La forma final de los imperios bestiales ya es evidente. Es el sionismo mismo, el reino falso, la ramera que se hace pasar por la Novia pero que, en realidad, es anárquica y el anticristo.
Es interesante que en los Pseudepígrafos, 2º Esdras 6:7–10 (llamado 4 Esdras 6:7–10 en muchas ediciones modernas), Ezra (es decir, Esdras) le preguntó al ángel:
7 Entonces respondí: «¿Cuál será la división de los tiempos? ¿O cuándo será el fin del primero y el comienzo del siguiente?» 8 Me dijo: «Desde Abraham hasta Isaac, porque Jacob y Esaú nacieron de él, pues la mano de Jacob sujetó el talón de Esaú desde el principio. 9 Porque Esaú es el fin de este siglo, y Jacob es el principio del siguiente. 10 El principio del hombre es su mano, y el fin del hombre es su talón. ¡No busques nada más entre el talón y la mano, Esdras!»

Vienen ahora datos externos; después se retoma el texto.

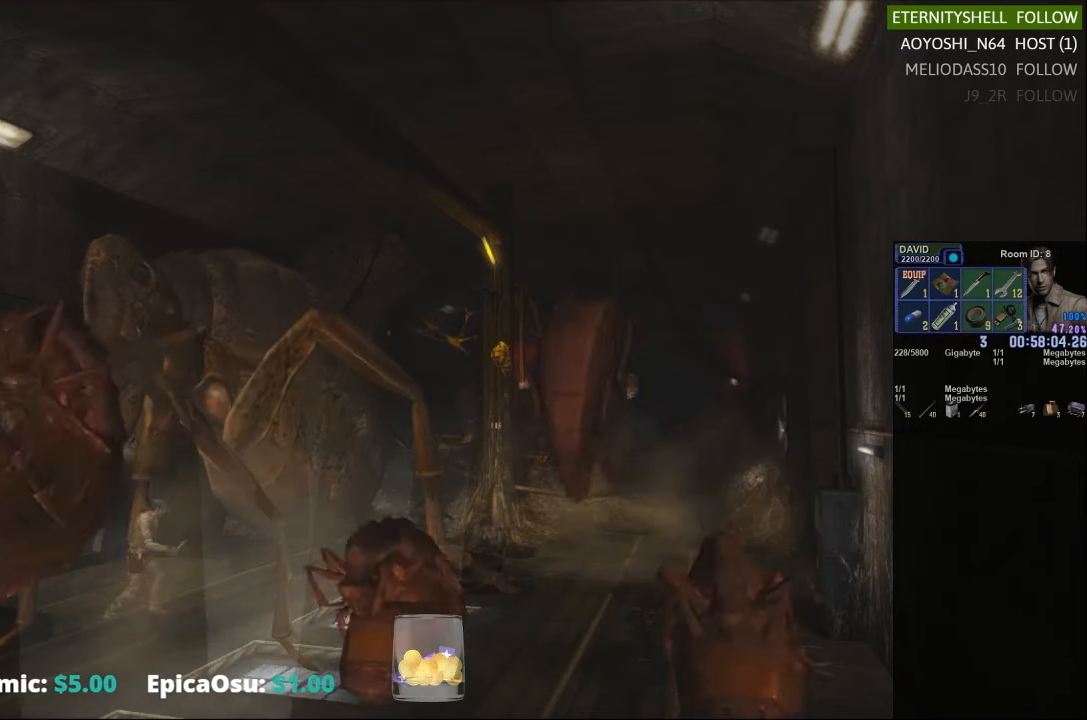
{"buttons": ["B", "R1"], "left_stick": "center", "right_stick": "center", "events": [[42, "B", "down"], [229, "B", "up"], [417, "B", "down"]]}
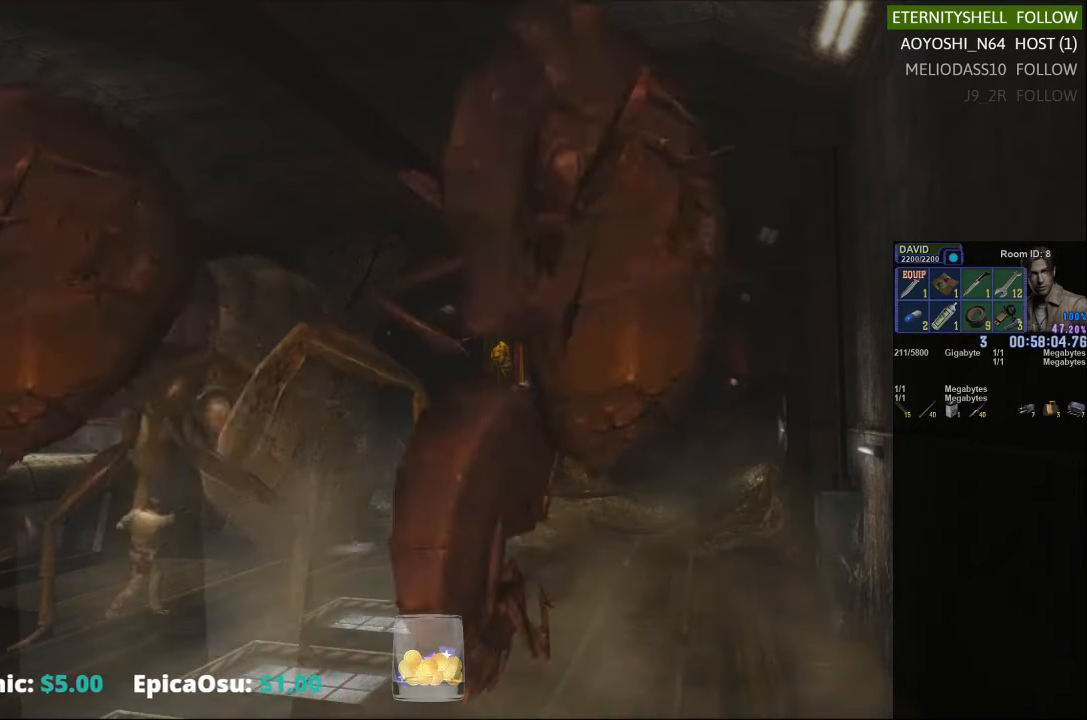
{"buttons": ["R1"], "left_stick": "center", "right_stick": "center", "events": [[42, "B", "up"], [354, "B", "down"], [479, "B", "up"]]}
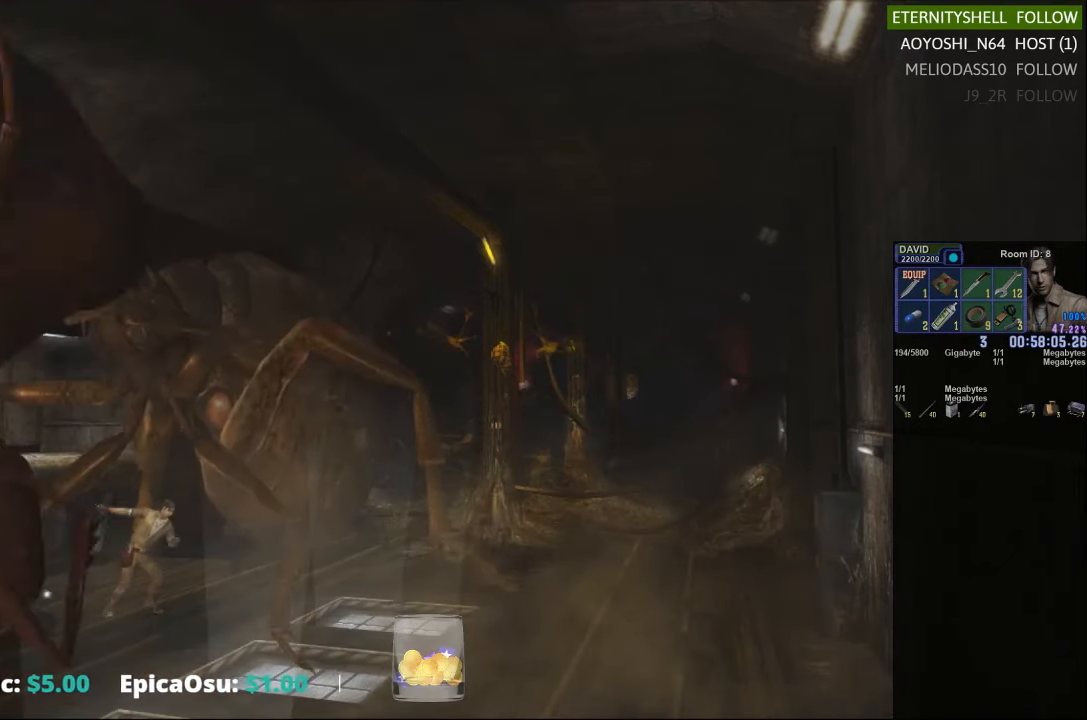
{"buttons": ["R1"], "left_stick": "center", "right_stick": "center", "events": [[417, "DPAD_RIGHT", "down"], [479, "DPAD_RIGHT", "up"]]}
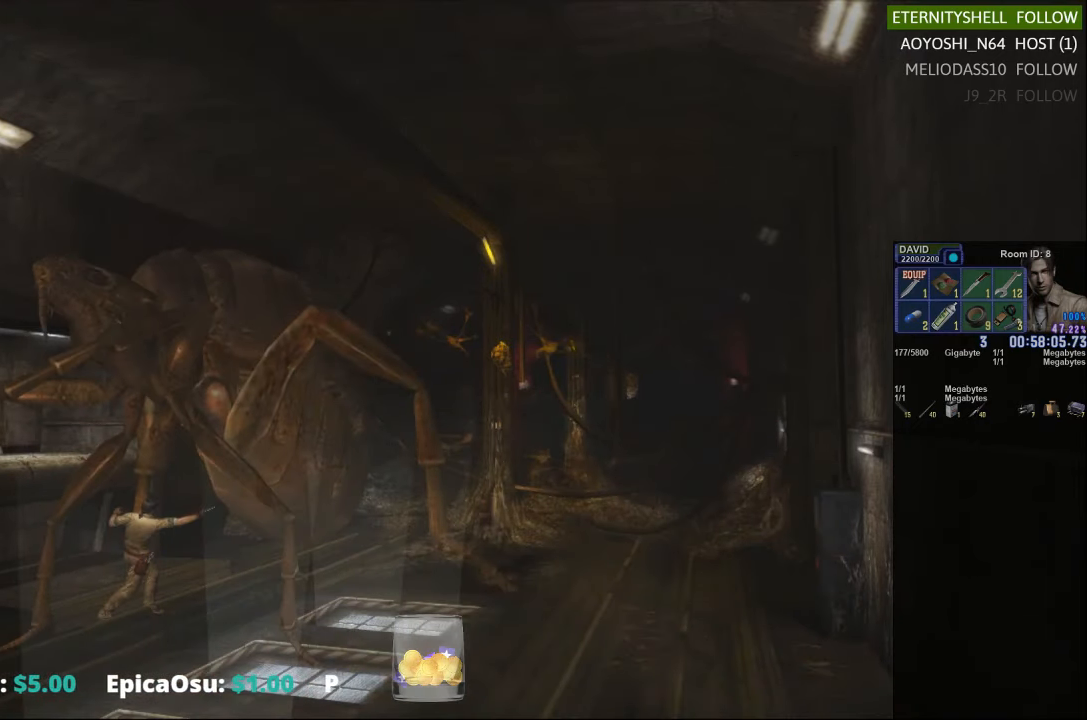
{"buttons": ["B", "R1"], "left_stick": "center", "right_stick": "center", "events": [[417, "B", "down"]]}
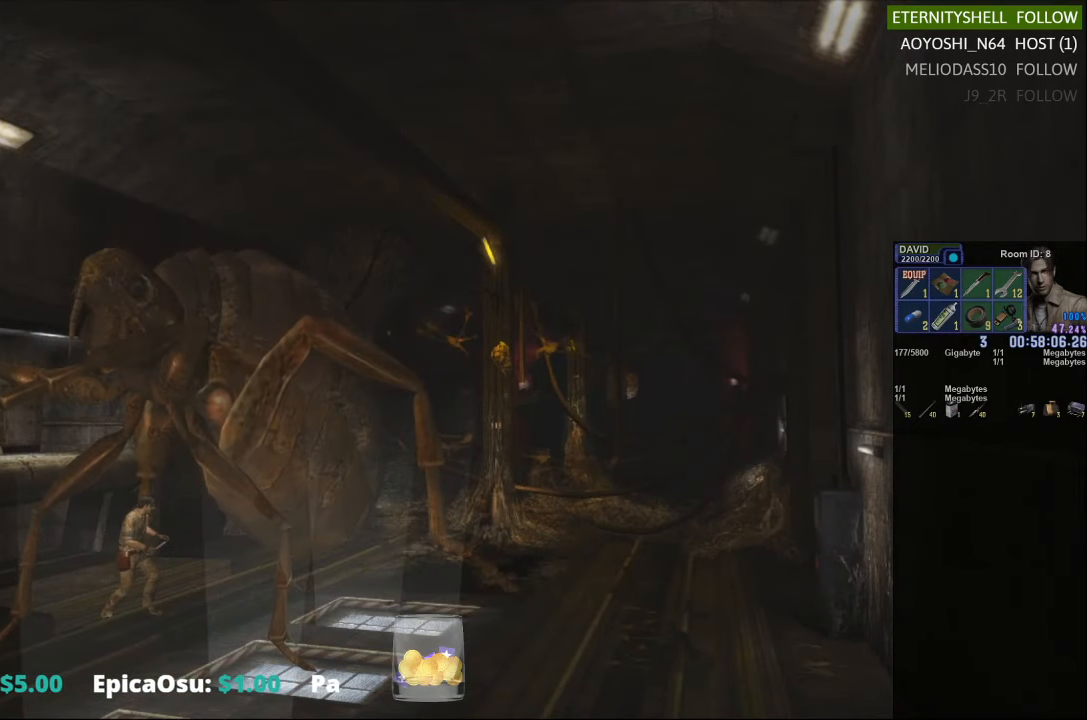
{"buttons": ["R1"], "left_stick": "center", "right_stick": "center", "events": [[42, "B", "up"], [292, "B", "down"], [417, "B", "up"]]}
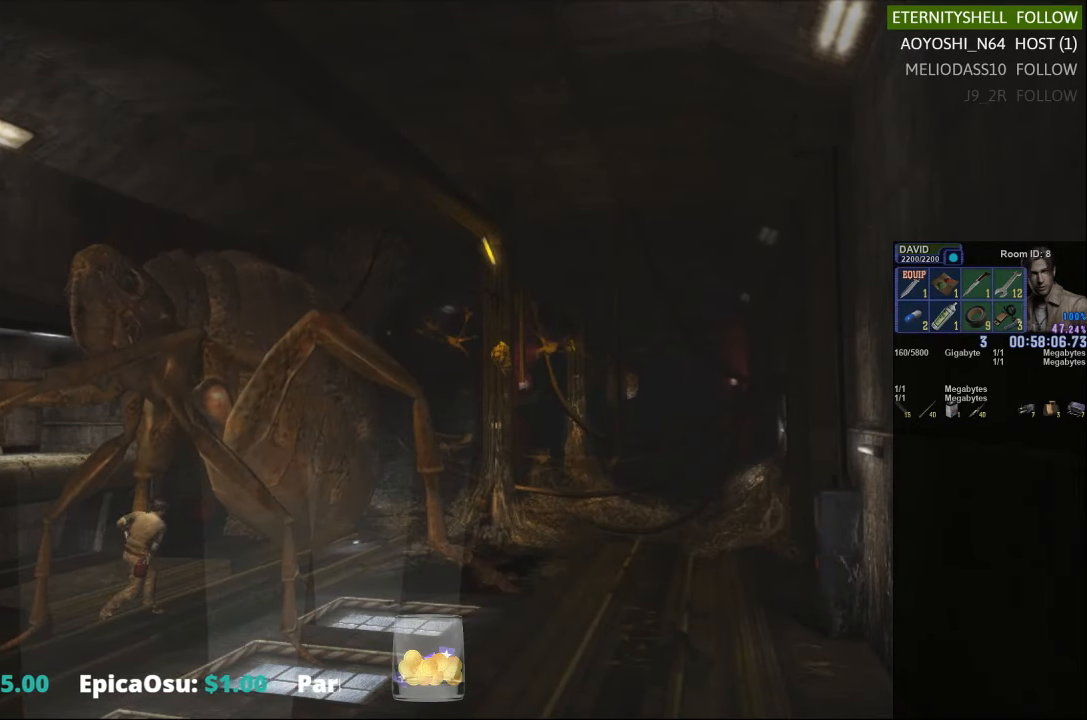
{"buttons": ["R1"], "left_stick": "center", "right_stick": "center", "events": [[167, "B", "down"], [292, "B", "up"]]}
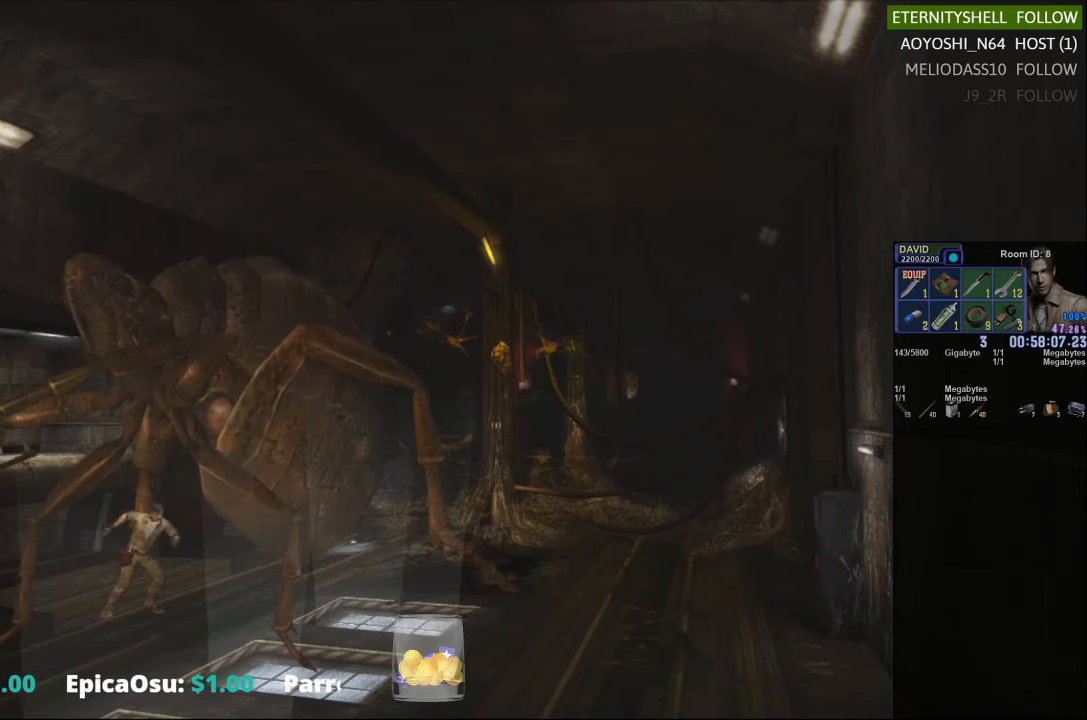
{"buttons": ["R1"], "left_stick": "center", "right_stick": "center", "events": []}
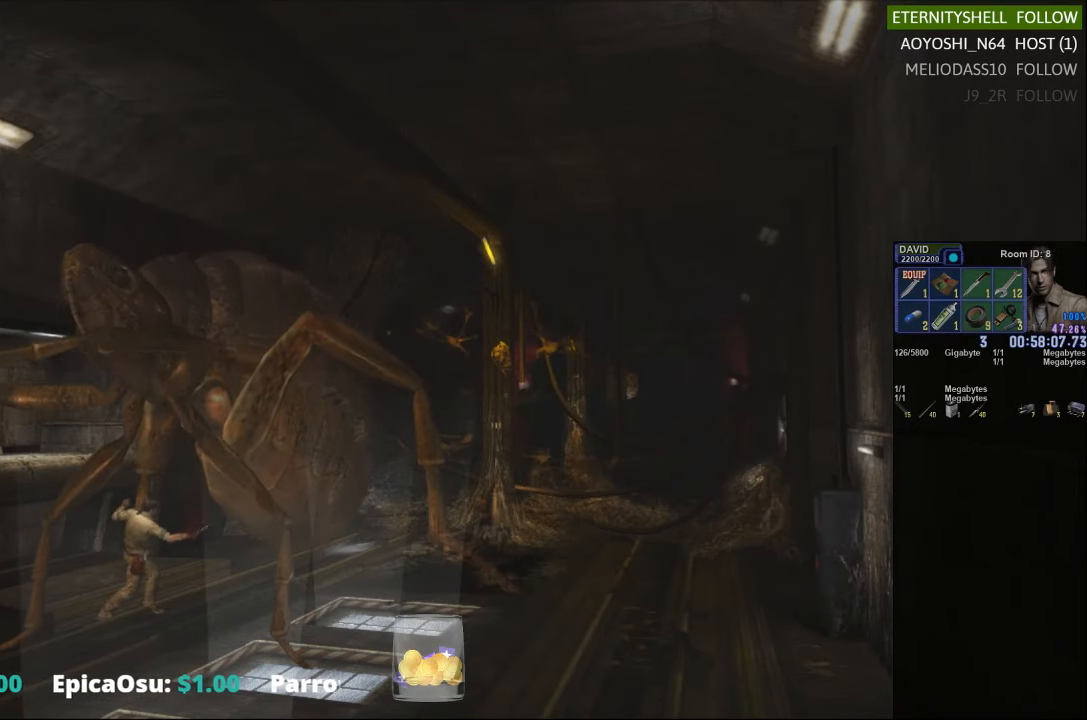
{"buttons": ["R1"], "left_stick": "center", "right_stick": "center", "events": [[167, "B", "down"], [354, "B", "up"]]}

https://ebible.org/pdf/eng-web/eng-web_2ES.pdf
El auge del sionismo es la manifestación final de Esaú-Edom, a causa del engaño de Jacob en Génesis 27. Jacob le arrebató la Primogenitura a Esaú mediante la mentira, y al final de los tiempos, tenía que devolvérsela para darle tiempo a demostrar que no la merecía. Dado que Edom fue conquistada e integrada al judaísmo en el año 126 a. C., existe mezclada en el judaísmo mundial, un sector de naturaleza edomita que debe cumplir las profecías bíblicas del fin de los tiempos sobre Edom.
Jacob devolvió la Primogenitura a Edom en 1948, y hoy han demostrado plenamente ser indignos.
El cumplimiento de Apocalipsis 18:24 ocurrirá pronto:
24 Y en ella se halló la sangre de los profetas, de los santos y de todos los que fueron muertos en la tierra.
Jesús aplicó esto a Jerusalén en Mateo 23:34, 35,
34 Por tanto, he aquí, Yo os envío profetas, sabios y escribas; a algunos de ellos los mataréis y crucificaréis, y a otros los azotaréis en vuestras sinagogas, y los perseguiréis de ciudad en ciudad, 35 para que recaiga sobre vosotros la culpa de toda la sangre justa derramada en la tierra, desde la sangre del justo Abel hasta la sangre de Zacarías, hijo de Berequías, a quien asesinasteis entre el templo y el altar.
Siempre es la última generación la que paga el precio por los pecados de sus antepasados. La única verdadera vía de escape es a través de Jesucristo, pero pocos lo entienden o la aprovechan. Ruego para que muchos más se libren de las consecuencias de la naturaleza sanguinaria de Edom (Ezequiel 35:6).